Je pense que nous serons en mesure de nous constituer en société d'ici la mi-2026, principalement grâce à la demande croissante en TWPA haute performance. À l'heure actuelle, nous sommes en train de mener à bien plusieurs programmes pilotes et de tester nos prototypes dans différents laboratoires. Ces collaborations sont extrêmement précieuses, car elles nous permettent de recueillir des commentaires détaillés issus d'environnements expérimentaux réels et d'affiner les appareils avant de les commercialiser.
Sur le plan scientifique et technologique, la feuille de route est très claire : nous savons exactement ce qu'il faut faire pour atteindre les objectifs de performance que nous nous sommes fixés. Nous sommes encore en train de définir les autres éléments clés de l'activité, tels que la stratégie de distribution, les modèles de tarification et l'identification de la voie la plus efficace pour augmenter la production. Cette partie du parcours nécessite un état d'esprit différent et de nouvelles compétences, et nous prenons le temps de la mettre en place correctement.
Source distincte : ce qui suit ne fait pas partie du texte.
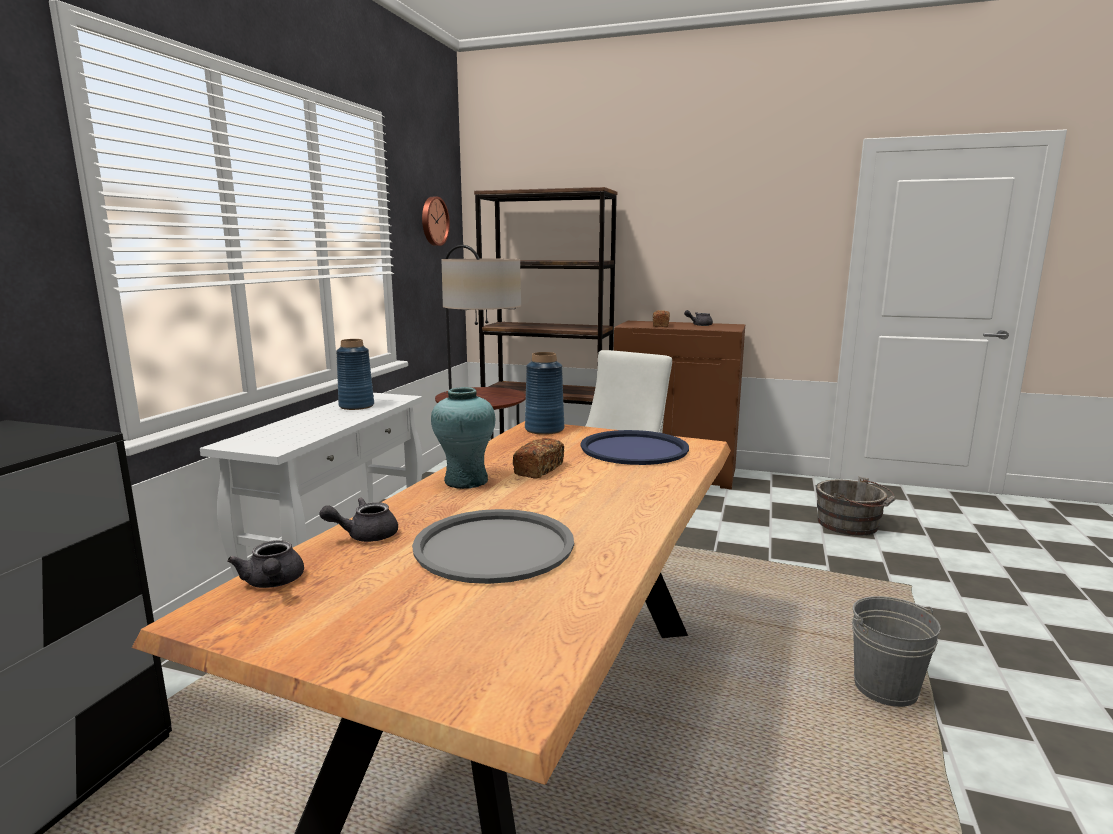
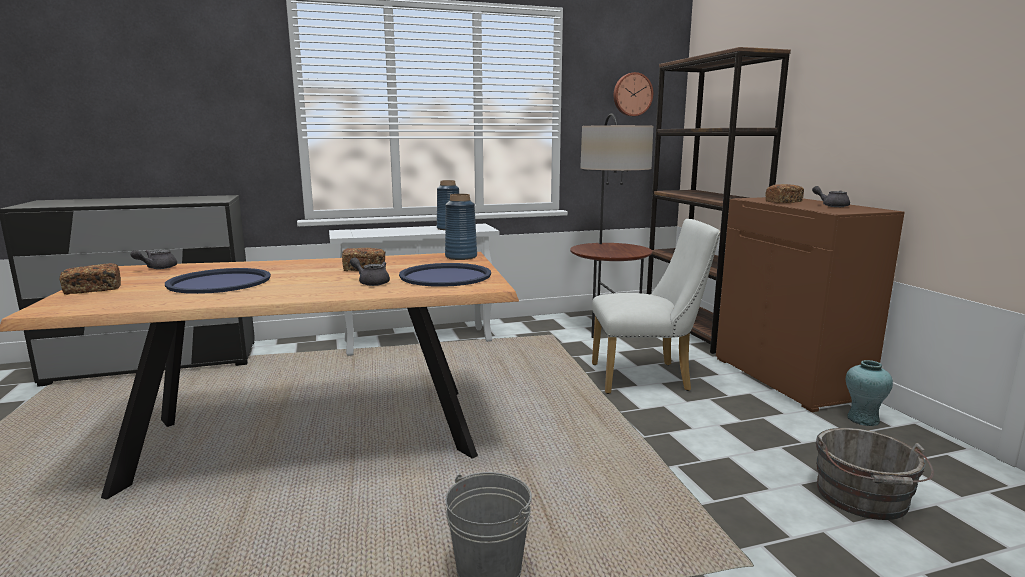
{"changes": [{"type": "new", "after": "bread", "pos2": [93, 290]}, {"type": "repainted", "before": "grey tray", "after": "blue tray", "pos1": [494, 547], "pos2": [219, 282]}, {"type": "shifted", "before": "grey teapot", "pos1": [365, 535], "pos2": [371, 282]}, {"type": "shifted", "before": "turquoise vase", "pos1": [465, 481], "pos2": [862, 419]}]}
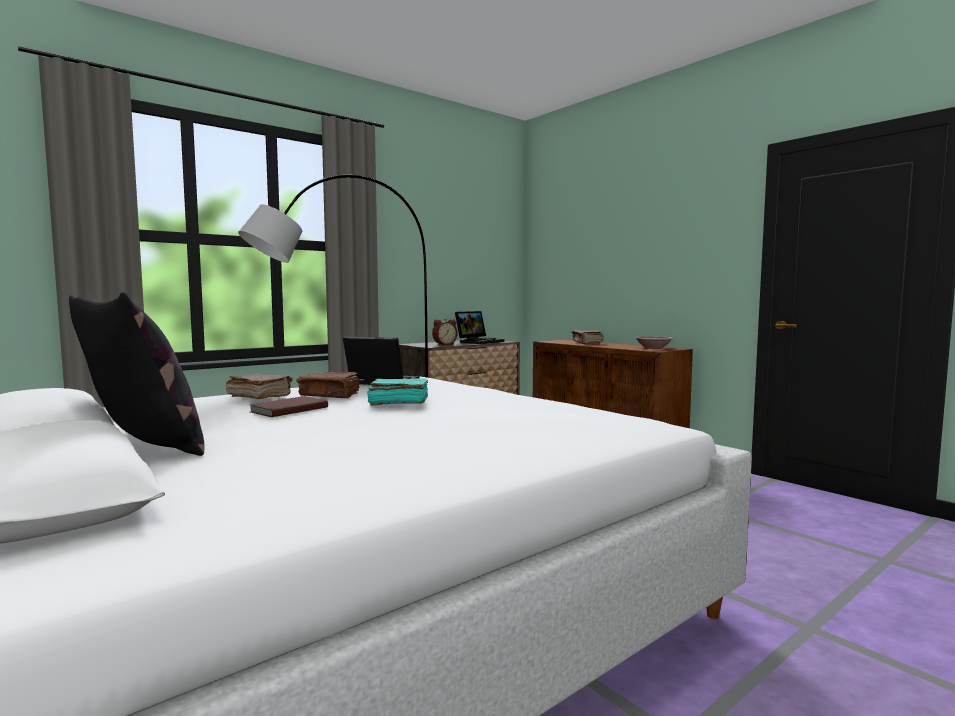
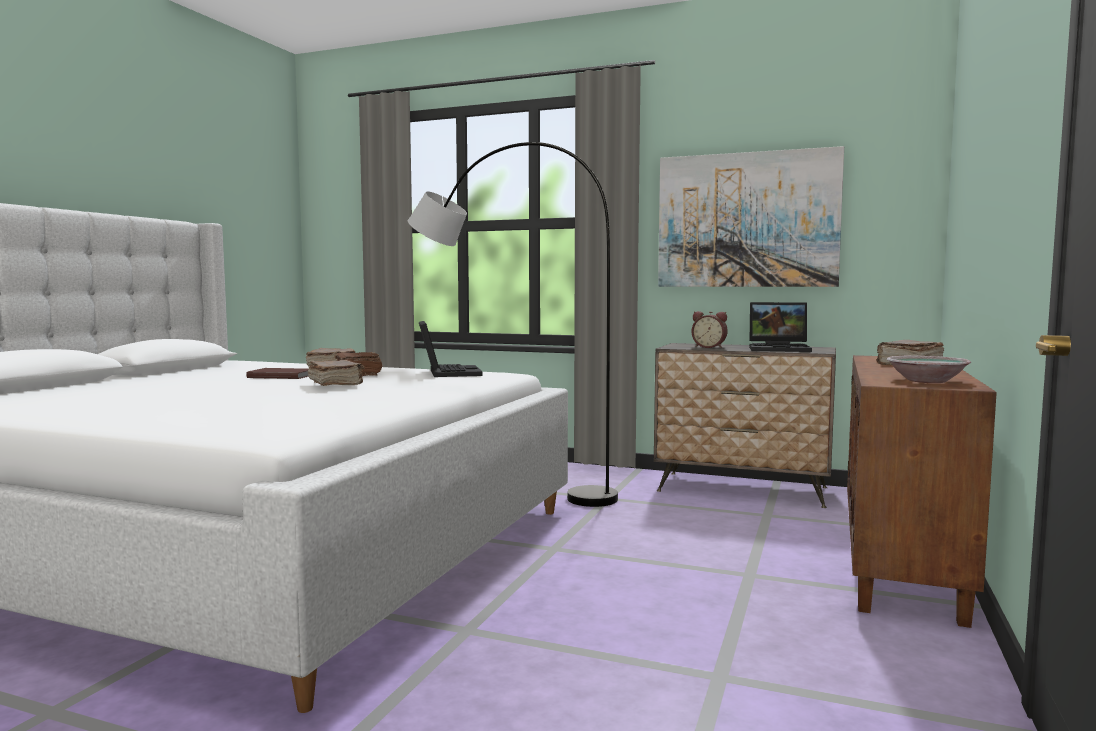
{"changes": [{"type": "repainted", "before": "turquoise book", "after": "brown book", "pos1": [398, 403], "pos2": [336, 384]}, {"type": "new", "after": "picture", "pos2": [747, 220]}, {"type": "gone", "before": "pillow", "pos1": [145, 445]}]}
Outre les bourses, quels ont été les facteurs les plus importants qui vous ont permis de vous engager sur la voie de l’entrepreneuriat?
L’EPFL est un endroit fantastique pour créer une entreprise, car nous recevons beaucoup de soutien dans différents domaines. J’ai travaillé avec Isabel Casado et André Catana au Startup Launchpad et ils m’ont beaucoup soutenu et aidé à bien des égards. Il en est de même pour le QSE Center, où j’ai travaillé avec Philippe Caroff et Charlotte Vandenberghe, qui m’ont aidé à me mettre en contact avec les bonnes personnes au bon moment, à élargir mon réseau, et qui sont toujours là pour échanger. Et bien sûr, Pasquale Scarlino et Andreas Wallraff ont été d’une aide précieuse sur le plan scientifique, raison pour laquelle ils seront cofondateurs et conseillers scientifiques pour l’entreprise.
Cet environnement favorable à l’EPFL m’a aidé à me sentir plus à l’aise. Parce que, bien sûr, c’est un peu un plongeon dans le vide, après tout. On travaille dur en espérant que tout se passe bien, mais on a aussi besoin de soutien.
Aide pendant la phase de transition
À l’EPFL, le statut de Sciencepreneur est accordé aux chercheurs ou scientifiques qui élaborent un projet de start-up au sein d’un laboratoire de l’EPFL. Ce statut désigne clairement ceux qui passent du milieu universitaire à l’entrepreneuriat, en faisant passer leurs idées innovantes du laboratoire à la commercialisation.
Il offre aux chercheurs une période de transition importante pour passer d'objectifs purement académiques aux réalités pratiques de la création d'une entreprise, et dure généralement entre un et trois ans.